======== Text ========

Aliens vs. Predators: Ultimate Prey Review

Posted by Corporal Hicks on April 22, 2022 (Updated: 06-Oct-2023)

Fifteen new and original stories for a first-of-its-kind anthology, set in the expanded Aliens vs. Predators Universe. 

Here the ultimate hunters, the Predators, pitted against their ultimate prey, the Xenomorphs from Alien, with humans caught in the middle! Taking place on Earth and in distant space, these tales have been crafted by a who’s who of today’s most talented authors of the fantastic: 

David Barnett – Roshni “Rush” Bhatia – Curtist C. Chen – Delilah S. Dawson – Mira Grant – Susanne L. Lambdin – Jess Landry – Yvonne Navarro – E.C. Myers – Scott Sigler – Maurice Broaddus – Chris Ryall – Bryan Thomas Schmidt – Steven L. Sears – Jonathan Maberry and Louis Ozawa. 

Inspired by the events of the original Aliens vs. Predators movies, graphic novels, and novels, these are the ultimate life-and-death struggles. Including a new story written by Jonathan Maberry and Louis Ozawa (“Hanzo” from the movie Predators) as Hanzo’s brother faces the eternal threats of both the Yautja and the Xenomorphs. 

(Before I start, I just wanted to add a little disclaimer regarding our involvement in Aliens vs. Predators: Ultimate Prey. Both Adam Zeller and I are in the acknowledgements of this book and it is also dedicated to us both.  

The reason for this is we both did world-building and continuity consultation on the book, that boiled down to being asked “does this work?” or “how do we make this work?” We had no say over if our suggestions were implemented, nor did we have any influence over the stories or plots.) 

When Aliens vs. Predators: Ultimate Prey hit the shelves on the 1st of March 2022, it had been nearly 5 years since the crossover had last featured in the prose format, when The Rage War concluded with the release of Alien vs. Predator: Armageddon in 2016.  

Bringing the Aliens and Predators back together for a new anthology book are editors Bryan Thomas Schmidt and Jonathan Maberry, both of whom had previously edited an individual anthology for the separate series. It only makes sense to reunite the two for the crossover’s first ever anthology.

======== Listed entries ========

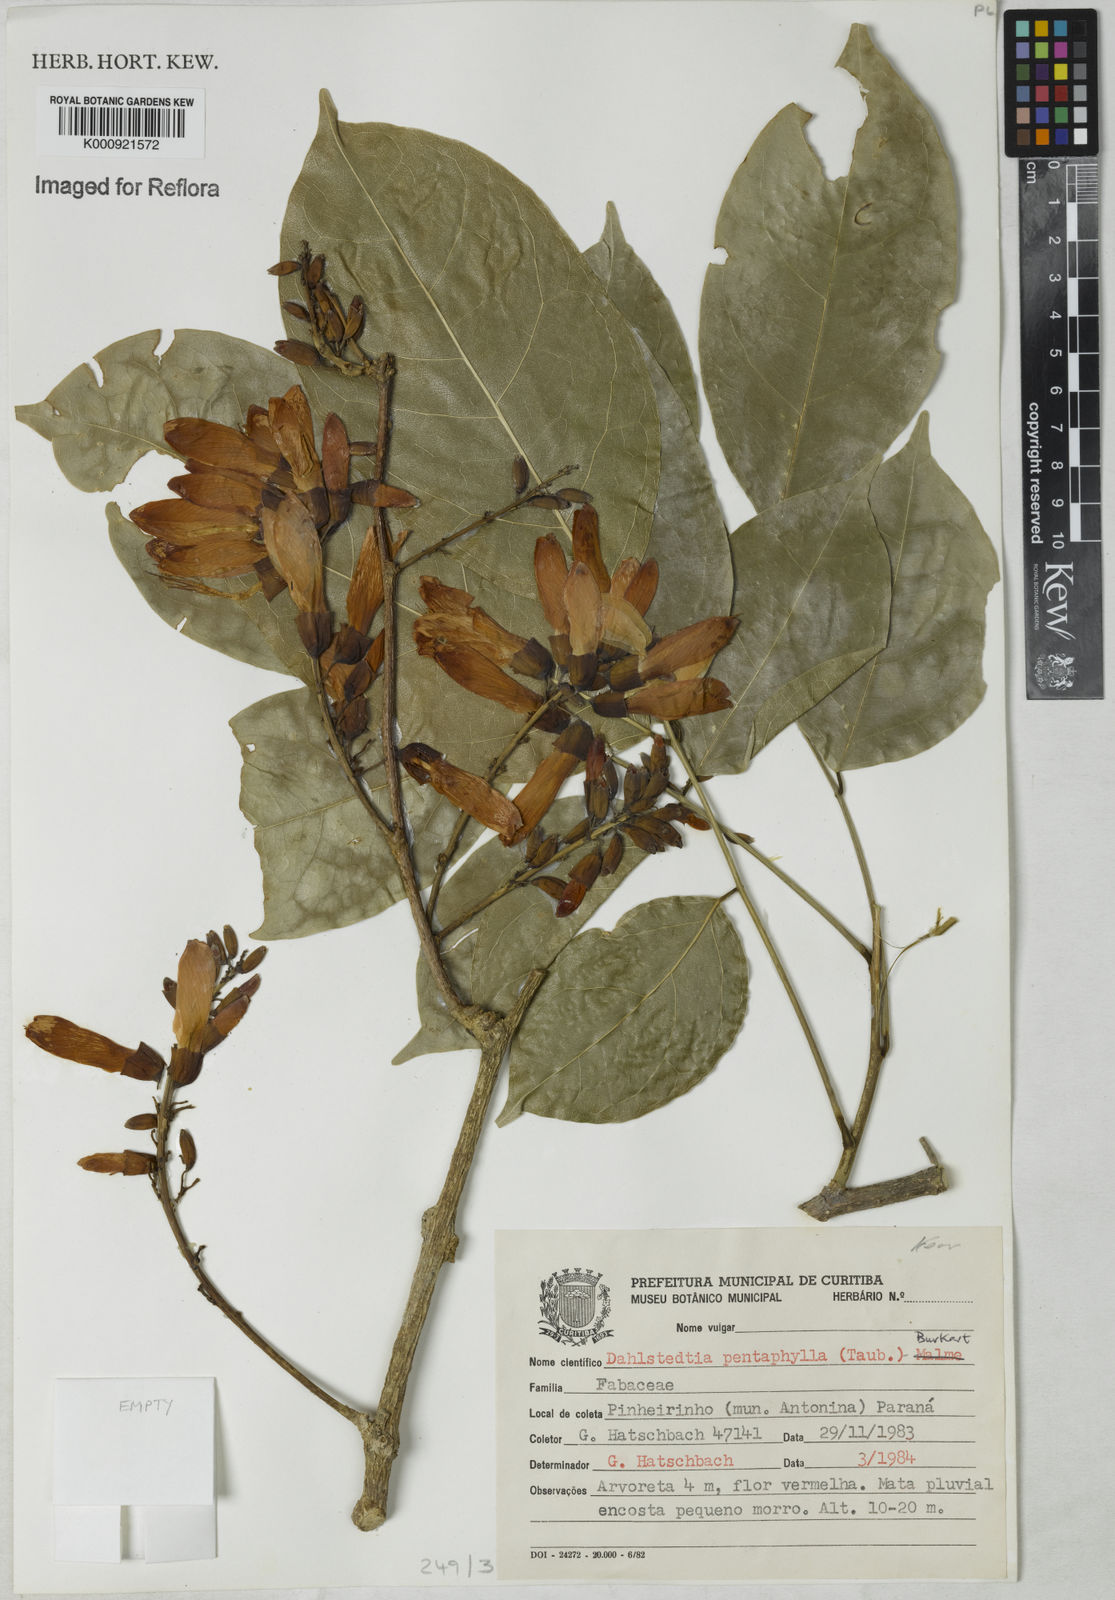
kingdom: Plantae
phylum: Tracheophyta
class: Magnoliopsida
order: Fabales
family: Fabaceae
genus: Dahlstedtia
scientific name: Dahlstedtia pentaphylla
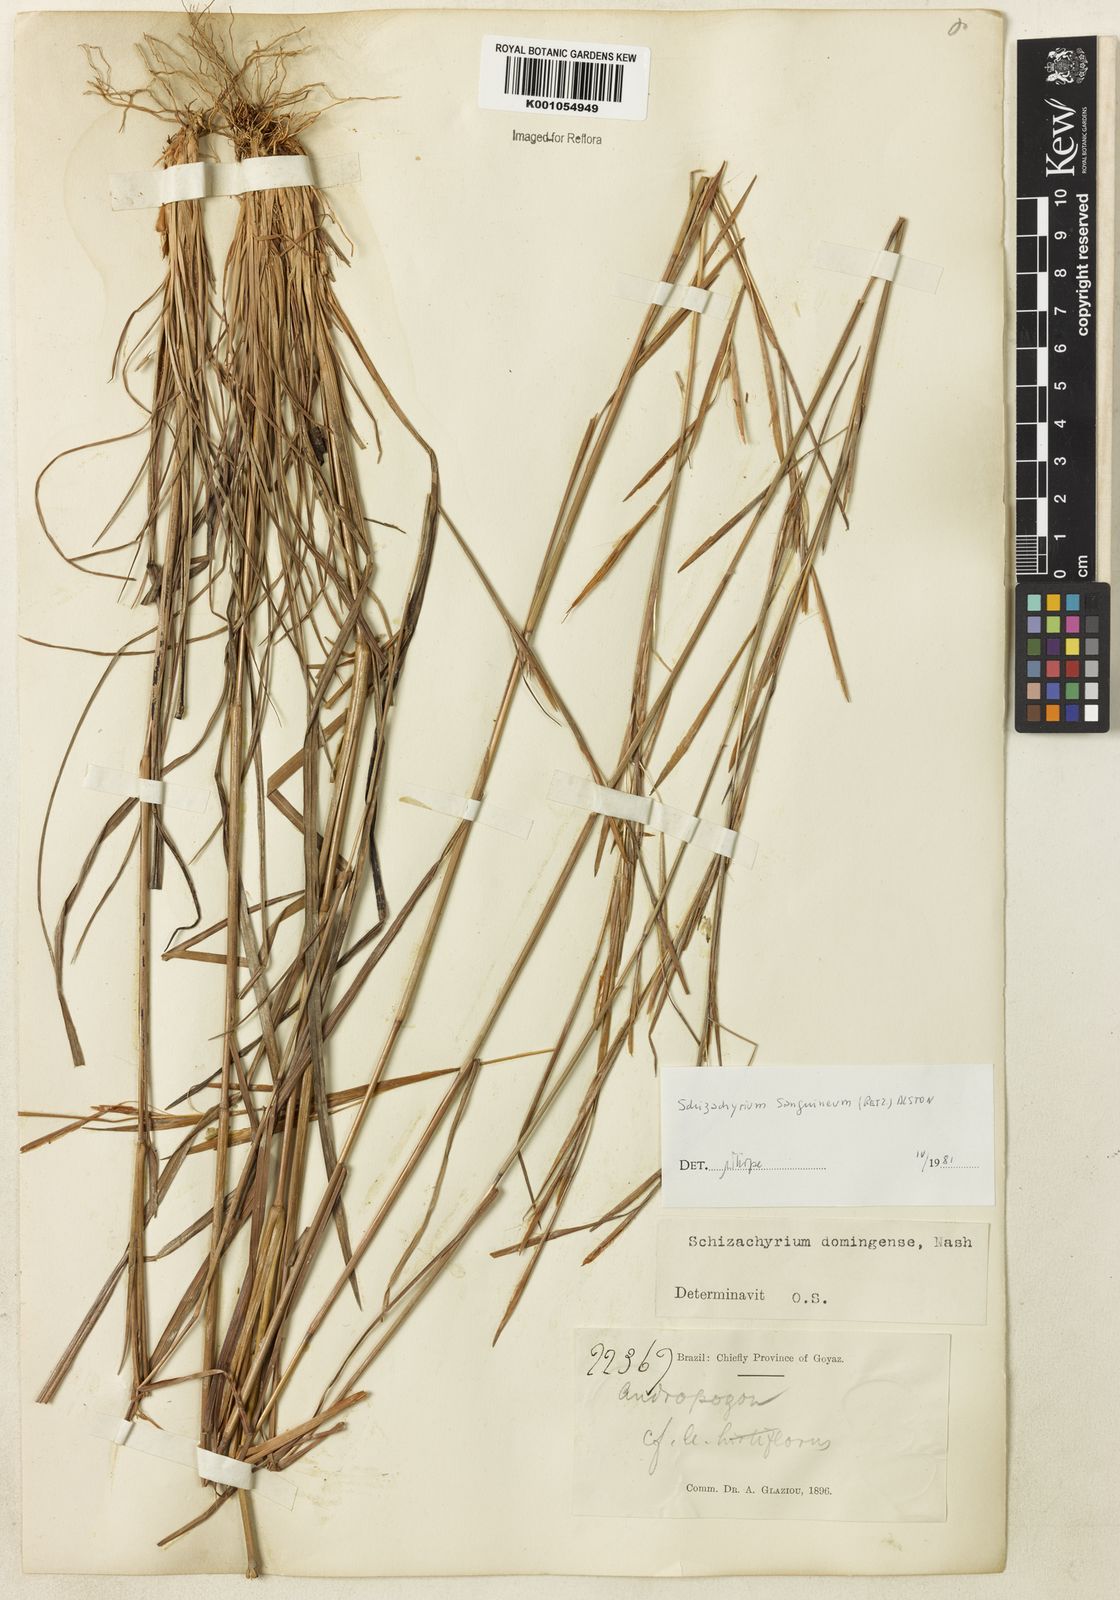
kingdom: Plantae
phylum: Tracheophyta
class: Liliopsida
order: Poales
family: Poaceae
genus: Schizachyrium
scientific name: Schizachyrium sanguineum
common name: Crimson bluestem
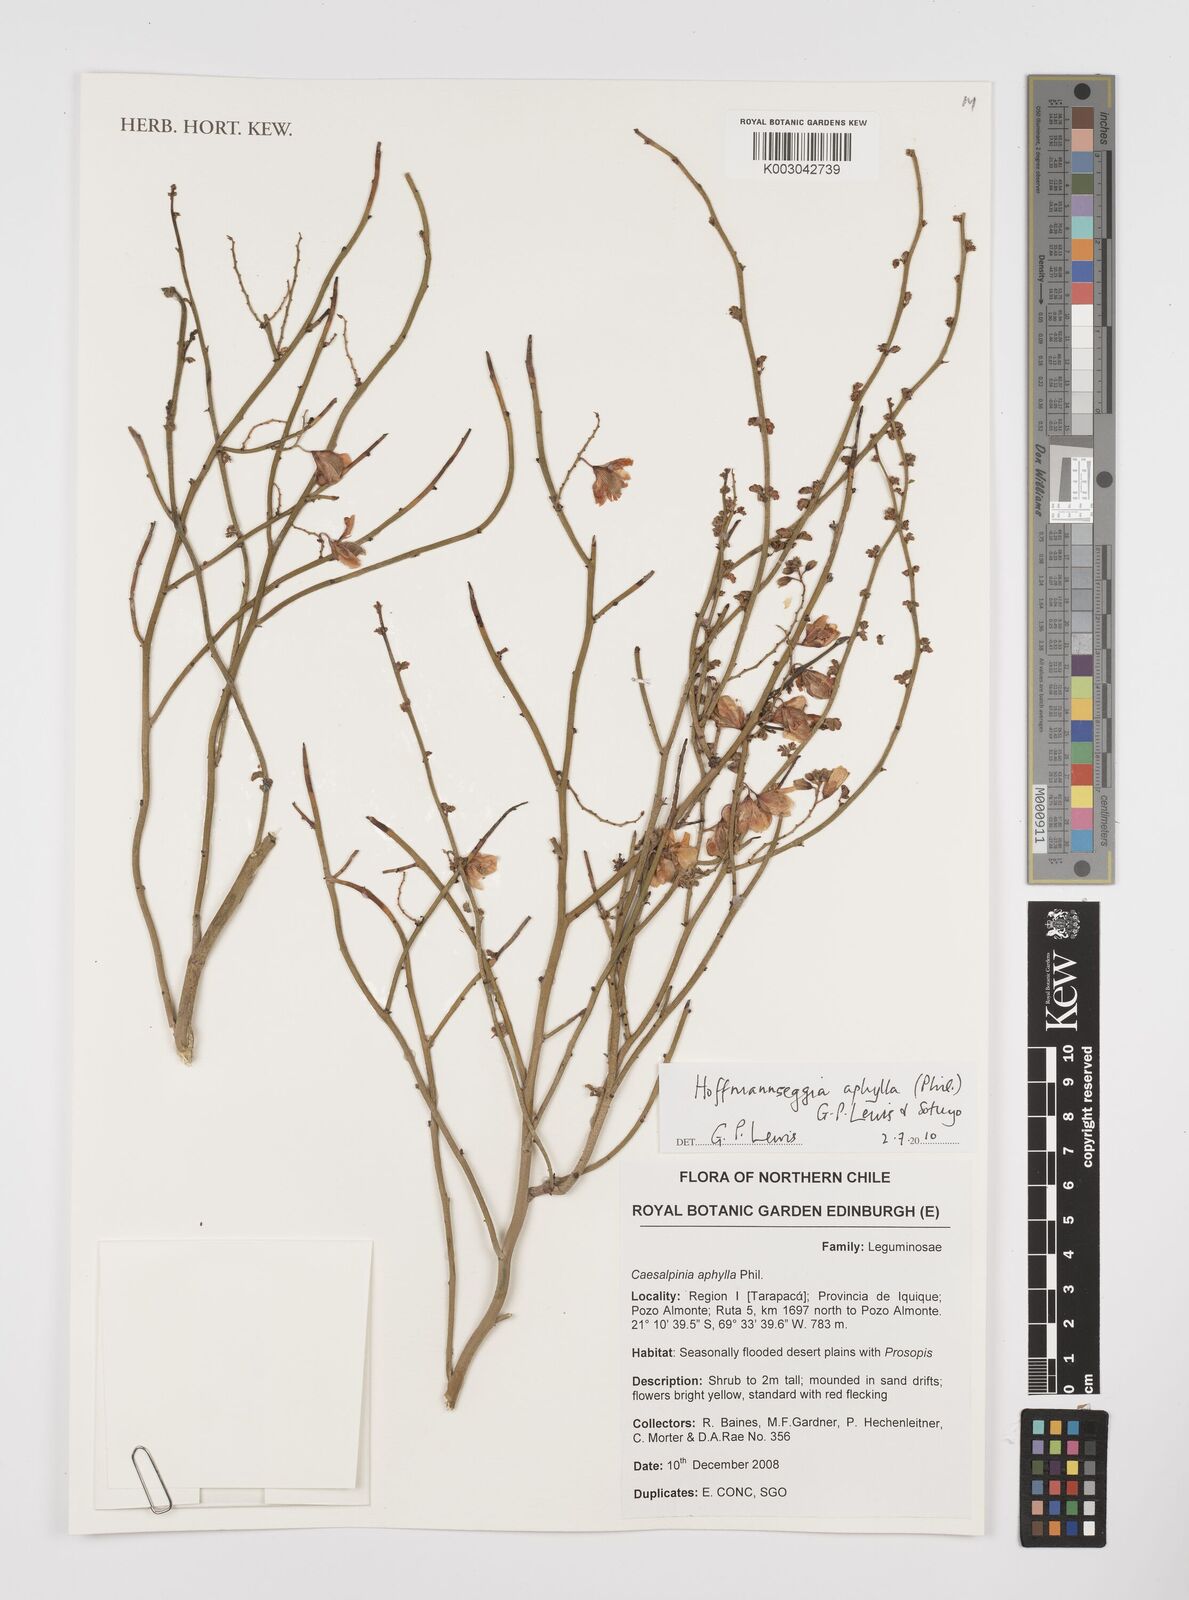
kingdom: Plantae
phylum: Tracheophyta
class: Magnoliopsida
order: Fabales
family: Fabaceae
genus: Hoffmannseggia
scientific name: Hoffmannseggia aphylla
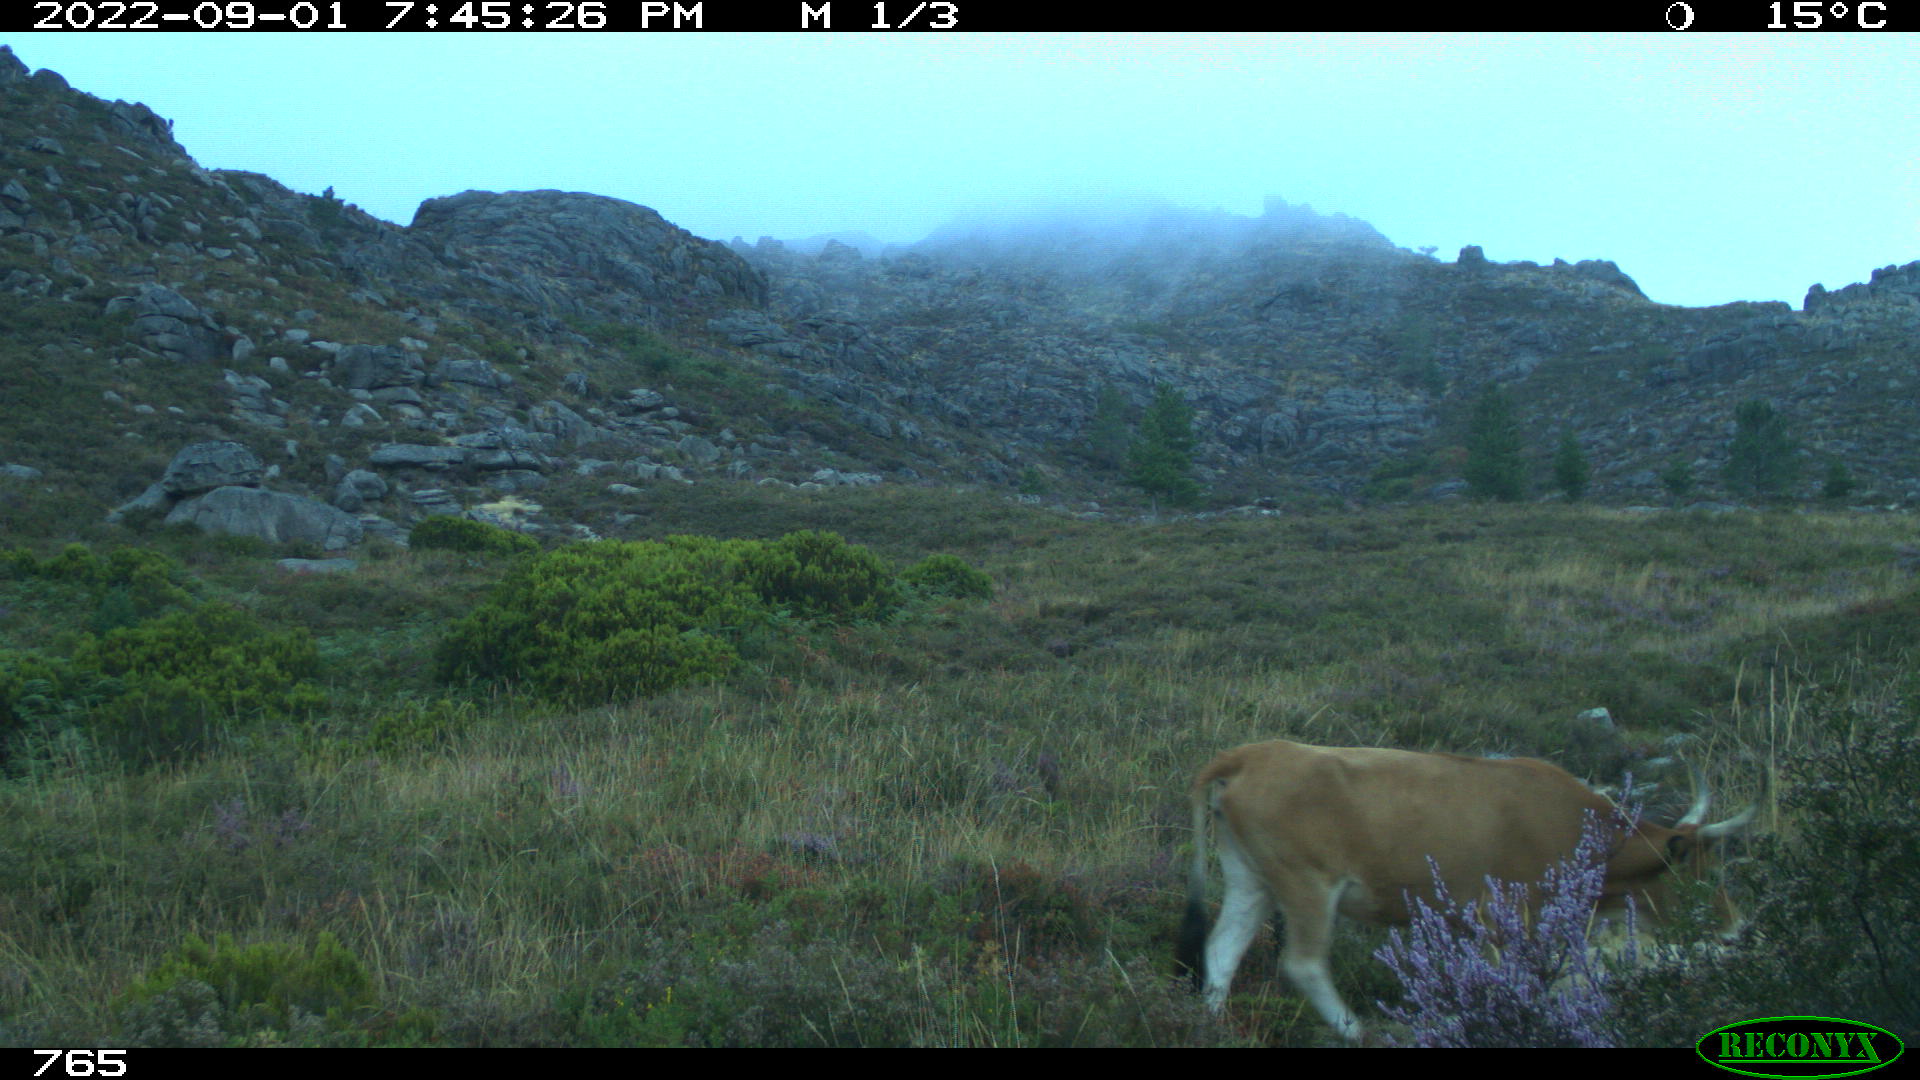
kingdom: Animalia
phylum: Chordata
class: Mammalia
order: Artiodactyla
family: Bovidae
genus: Bos
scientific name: Bos taurus
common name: Domesticated cattle
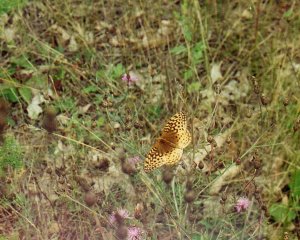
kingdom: Animalia
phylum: Arthropoda
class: Insecta
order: Lepidoptera
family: Nymphalidae
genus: Speyeria
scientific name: Speyeria cybele
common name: Great Spangled Fritillary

========

● **Short problem**
Continue the Aliens vs. Predators: Ultimate Prey review above, starting right after its last sentence.

● **Exercise answer**
Maberry’s Aliens: Bug Hunt was released in April of 2017, and I am not particularly a fan of that book. Of the anthologies 18 short stories, I enjoyed only a small handful. There was one short I was truly and bitterly disappointed with. The rest were varying degrees of poor to just okay. It’s not a book I tend to recommend.

However, later that year in October, we also got Schmidt’s Predator: If It Bleeds. There wasn’t a single short in that I didn’t enjoy. I consider that anthology to be a 10/10.  

 Aliens vs. Predators: Ultimate Prey Review

So where did Aliens vs. Predators: Ultimate Prey fall on this scale? I’m happy to say on the positive side. Of Ultimate Prey’s 15 short stories there were only 2 I didn’t enjoy, a handful I absolutely loved, with the remaining stories all being solid enjoyable reads. And the majority of the shorts could quite easily be foundations for something I would quite happily love to see fleshed out into full length novels.  

Now while I consider the majority of the shorts to have been well written, there were a lot that tended to follow very typical Alien vs. Predator story-beats making a lot of them feel samey as you progressed throughout the book. 

One of the things I really love about anthologies is the freedom they can offer writers to experiment, to do something out of the norm for the Alien and Predator franchises and it’s those stories in Ultimate Prey that shone for me. When the shorts went off script and tried something different, where those familar beats and moments were outshone by uniqueness. 

David Barnett’s The Hotel Mariposa is the earliest example of this. Hotel Mariposa essentially boils down to being a haunted house story set within an Alien vs. Predator context. It revolves around a small production crew that are filming a reality show in the vein of Ghost Hunters. With cancellation imminent, they look to the infamous haunted Hotel Mariposa to save their series – but they find an Alien and Predator.   

The usual trappings of a haunted house story such endless or looping corridors are given a science-fiction context in that the hotel is built on top of a crashed extra-terrestrial ship that was powered by a space-time-warp engine that the Predators don’t even understand. The engine continues to malfunction after hundreds of years and causes issues with space and time. I think this works absolutely fantastically and gives the Predators a really interesting reason to favour that particular hunting ground.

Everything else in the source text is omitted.